L’idée selon laquelle « plus on prend, mieux c’est » est une croyance courante qui découle de l’illusion de l’appel à la nature. Cette illusion repose sur l’idée que si quelque chose est naturel, alors une plus grande quantité de cette substance doit être encore meilleure pour la santé. Cette logique simpliste ignore cependant les processus complexes de régulation du corps humain.

En réalité, notre corps est très efficace pour réguler les niveaux de vitamines et de minéraux dont il a besoin. Si nous ne souffrons pas de carences nutritionnelles, en consommer des quantités excessives ne se traduira donc pas nécessairement par des bénéfices pour la santé. Au contraire, cela peut parfois avoir des conséquences néfastes.

C’est pourquoi les sceptiques en matière de suppléments ont souvent recours à l’expression humoristique « vous ne payez que pour un pipi coûteux ». Cette expression fait allusion au fait que notre corps élimine l’excès de nutriments qu’il ne peut pas utiliser, ce qui signifie que prendre des doses excessives de ces substances peut être inefficace et même gaspilleur.

Prenons l’exemple de la vitamine C, souvent vantée pour ses propriétés antioxydantes et son rôle dans le renforcement du système immunitaire. Les suppléments de vitamine C sont souvent commercialisés avec des dosages élevés allant jusqu’à 750 ou 1 000 milligrammes, alors que les adultes n’ont besoin que de 75 à 120 milligrammes de vitamine C par jour pour maintenir une santé optimale. Consommer des doses excessives de vitamine C ne se traduira pas par des bénéfices supplémentaires pour la santé, mais plutôt par un excès qui sera éliminé par l’organisme.

Le biais d’action

Le biais d’action est un phénomène psychologique qui pousse les individus à agir plutôt qu’à rester passifs, souvent par crainte de manquer une opportunité ou de ne pas avoir le contrôle sur une situation. L’idée selon laquelle il vaut mieux faire quelque chose que ne rien faire est profondément enracinée dans notre culture, en particulier en ce qui concerne la santé. Dans le contexte des suppléments alimentaires, ce biais joue un rôle important, car il incite les gens à en prendre même si ces mesures ne sont pas toujours nécessaires ou bénéfiques.

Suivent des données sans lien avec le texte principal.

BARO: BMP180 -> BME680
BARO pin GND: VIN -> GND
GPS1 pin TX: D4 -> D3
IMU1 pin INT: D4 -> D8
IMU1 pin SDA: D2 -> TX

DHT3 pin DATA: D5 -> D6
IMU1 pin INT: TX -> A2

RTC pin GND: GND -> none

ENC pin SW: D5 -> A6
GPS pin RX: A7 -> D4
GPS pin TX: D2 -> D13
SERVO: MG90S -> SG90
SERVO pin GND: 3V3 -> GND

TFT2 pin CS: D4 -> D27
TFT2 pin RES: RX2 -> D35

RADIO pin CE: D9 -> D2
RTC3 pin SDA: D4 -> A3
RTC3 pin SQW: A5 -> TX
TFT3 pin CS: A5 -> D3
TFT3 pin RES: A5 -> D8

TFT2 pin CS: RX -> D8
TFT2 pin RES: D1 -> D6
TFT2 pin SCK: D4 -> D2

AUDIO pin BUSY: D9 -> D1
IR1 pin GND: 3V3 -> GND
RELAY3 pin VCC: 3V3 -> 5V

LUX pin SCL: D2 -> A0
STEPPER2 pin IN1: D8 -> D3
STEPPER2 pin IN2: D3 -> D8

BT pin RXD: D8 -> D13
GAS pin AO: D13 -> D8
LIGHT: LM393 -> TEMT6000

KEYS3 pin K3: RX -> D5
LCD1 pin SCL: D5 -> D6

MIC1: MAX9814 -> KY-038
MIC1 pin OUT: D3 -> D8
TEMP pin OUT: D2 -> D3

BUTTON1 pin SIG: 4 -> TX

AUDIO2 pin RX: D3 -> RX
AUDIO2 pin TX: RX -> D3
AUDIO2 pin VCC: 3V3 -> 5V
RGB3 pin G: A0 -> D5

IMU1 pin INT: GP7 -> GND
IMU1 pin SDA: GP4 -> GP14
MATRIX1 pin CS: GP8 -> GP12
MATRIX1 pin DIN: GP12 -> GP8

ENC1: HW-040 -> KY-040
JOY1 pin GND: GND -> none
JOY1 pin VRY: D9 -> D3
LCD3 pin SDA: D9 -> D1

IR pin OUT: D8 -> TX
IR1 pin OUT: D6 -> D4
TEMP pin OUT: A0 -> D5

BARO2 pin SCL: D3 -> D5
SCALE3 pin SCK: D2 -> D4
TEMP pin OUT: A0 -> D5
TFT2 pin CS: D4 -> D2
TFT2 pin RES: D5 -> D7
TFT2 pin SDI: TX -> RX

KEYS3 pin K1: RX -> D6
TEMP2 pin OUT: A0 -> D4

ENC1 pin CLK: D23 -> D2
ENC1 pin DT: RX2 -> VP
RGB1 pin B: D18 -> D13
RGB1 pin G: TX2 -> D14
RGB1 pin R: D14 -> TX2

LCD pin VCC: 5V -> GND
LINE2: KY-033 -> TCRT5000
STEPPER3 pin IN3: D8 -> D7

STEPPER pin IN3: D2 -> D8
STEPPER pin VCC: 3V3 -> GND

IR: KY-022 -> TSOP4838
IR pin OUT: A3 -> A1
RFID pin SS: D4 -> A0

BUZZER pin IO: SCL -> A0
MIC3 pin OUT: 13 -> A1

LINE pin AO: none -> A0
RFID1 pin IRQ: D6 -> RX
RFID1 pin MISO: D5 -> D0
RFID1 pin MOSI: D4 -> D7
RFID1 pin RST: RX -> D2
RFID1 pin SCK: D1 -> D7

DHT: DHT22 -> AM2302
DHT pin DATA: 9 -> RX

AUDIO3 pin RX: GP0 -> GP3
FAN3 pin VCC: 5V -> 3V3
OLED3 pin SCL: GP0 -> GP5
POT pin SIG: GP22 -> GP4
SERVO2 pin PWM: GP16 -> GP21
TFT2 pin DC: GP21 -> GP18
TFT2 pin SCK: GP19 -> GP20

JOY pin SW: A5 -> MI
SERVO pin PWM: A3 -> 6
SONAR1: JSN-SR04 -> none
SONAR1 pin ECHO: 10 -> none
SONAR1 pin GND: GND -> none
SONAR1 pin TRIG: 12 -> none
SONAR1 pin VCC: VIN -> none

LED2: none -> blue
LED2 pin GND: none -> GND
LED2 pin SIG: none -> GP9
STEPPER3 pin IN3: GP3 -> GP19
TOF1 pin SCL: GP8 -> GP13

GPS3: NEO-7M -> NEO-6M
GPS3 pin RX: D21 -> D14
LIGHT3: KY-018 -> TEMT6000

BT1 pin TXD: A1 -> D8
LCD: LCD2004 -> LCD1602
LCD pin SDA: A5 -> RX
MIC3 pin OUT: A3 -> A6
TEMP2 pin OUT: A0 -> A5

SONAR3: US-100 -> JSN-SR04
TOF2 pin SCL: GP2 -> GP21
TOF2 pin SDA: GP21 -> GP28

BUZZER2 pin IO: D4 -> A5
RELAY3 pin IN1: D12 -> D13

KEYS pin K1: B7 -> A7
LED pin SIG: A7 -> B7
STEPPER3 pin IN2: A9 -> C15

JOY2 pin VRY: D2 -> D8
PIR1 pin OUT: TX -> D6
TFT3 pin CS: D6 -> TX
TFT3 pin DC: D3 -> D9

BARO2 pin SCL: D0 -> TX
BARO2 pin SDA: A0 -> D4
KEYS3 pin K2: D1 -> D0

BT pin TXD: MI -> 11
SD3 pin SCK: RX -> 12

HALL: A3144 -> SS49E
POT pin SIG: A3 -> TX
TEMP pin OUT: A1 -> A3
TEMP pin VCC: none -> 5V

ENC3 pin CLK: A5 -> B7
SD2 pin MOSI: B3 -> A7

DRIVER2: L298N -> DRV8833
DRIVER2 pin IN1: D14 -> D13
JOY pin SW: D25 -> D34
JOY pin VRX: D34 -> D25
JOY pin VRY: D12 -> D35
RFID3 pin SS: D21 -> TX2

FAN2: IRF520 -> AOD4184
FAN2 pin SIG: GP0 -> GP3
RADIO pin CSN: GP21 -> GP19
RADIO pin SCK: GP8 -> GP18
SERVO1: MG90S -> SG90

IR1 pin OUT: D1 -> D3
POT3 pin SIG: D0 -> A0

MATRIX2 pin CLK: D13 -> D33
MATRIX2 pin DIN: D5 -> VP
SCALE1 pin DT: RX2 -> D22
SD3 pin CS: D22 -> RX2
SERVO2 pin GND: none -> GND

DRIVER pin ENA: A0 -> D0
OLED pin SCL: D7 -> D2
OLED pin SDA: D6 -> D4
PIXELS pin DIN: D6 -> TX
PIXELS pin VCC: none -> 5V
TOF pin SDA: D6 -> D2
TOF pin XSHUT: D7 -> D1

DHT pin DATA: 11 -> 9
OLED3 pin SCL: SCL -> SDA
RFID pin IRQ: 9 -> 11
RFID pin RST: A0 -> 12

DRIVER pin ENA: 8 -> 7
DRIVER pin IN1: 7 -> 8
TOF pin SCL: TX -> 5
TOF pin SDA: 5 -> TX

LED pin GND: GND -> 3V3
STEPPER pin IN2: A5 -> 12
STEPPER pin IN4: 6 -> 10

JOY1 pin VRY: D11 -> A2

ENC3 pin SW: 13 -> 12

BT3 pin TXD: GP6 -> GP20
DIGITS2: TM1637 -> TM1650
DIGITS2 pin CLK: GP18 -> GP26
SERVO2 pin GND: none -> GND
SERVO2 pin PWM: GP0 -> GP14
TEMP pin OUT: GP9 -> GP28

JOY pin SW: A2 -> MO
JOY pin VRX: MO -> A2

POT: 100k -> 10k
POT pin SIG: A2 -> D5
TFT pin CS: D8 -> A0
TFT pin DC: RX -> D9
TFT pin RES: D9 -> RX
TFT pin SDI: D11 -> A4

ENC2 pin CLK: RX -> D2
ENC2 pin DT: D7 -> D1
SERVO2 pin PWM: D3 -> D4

Cependant, cette approche peut être dangereuse, car ils contiennent souvent des doses beaucoup plus élevées que l’apport quotidien recommandé de certains nutriments. Cette surconsommation peut alors entraîner des effets indésirables sur la santé. Par exemple, une consommation excessive de vitamine C peut provoquer des symptômes gastro-intestinaux tels que la diarrhée, les nausées et les crampes d’estomac. De même, un excès de vitamine D peut entraîner des problèmes tels que les nausées, les vomissements et même la formation de calculs rénaux.

En outre, ces produits peuvent interagir avec d’autres médicaments prescrits, ce qui peut avoir des conséquences graves pour la santé. Par exemple, le millepertuis, un supplément à base de plantes souvent utilisé pour traiter la dépression légère à modérée, est connu pour interagir avec un certain nombre de médicaments couramment prescrits, tels que les contraceptifs oraux, les médicaments immunosuppresseurs, les statines et même la chimiothérapie. Ces interactions peuvent altérer l’efficacité des médicaments ou aggraver leurs effets secondaires.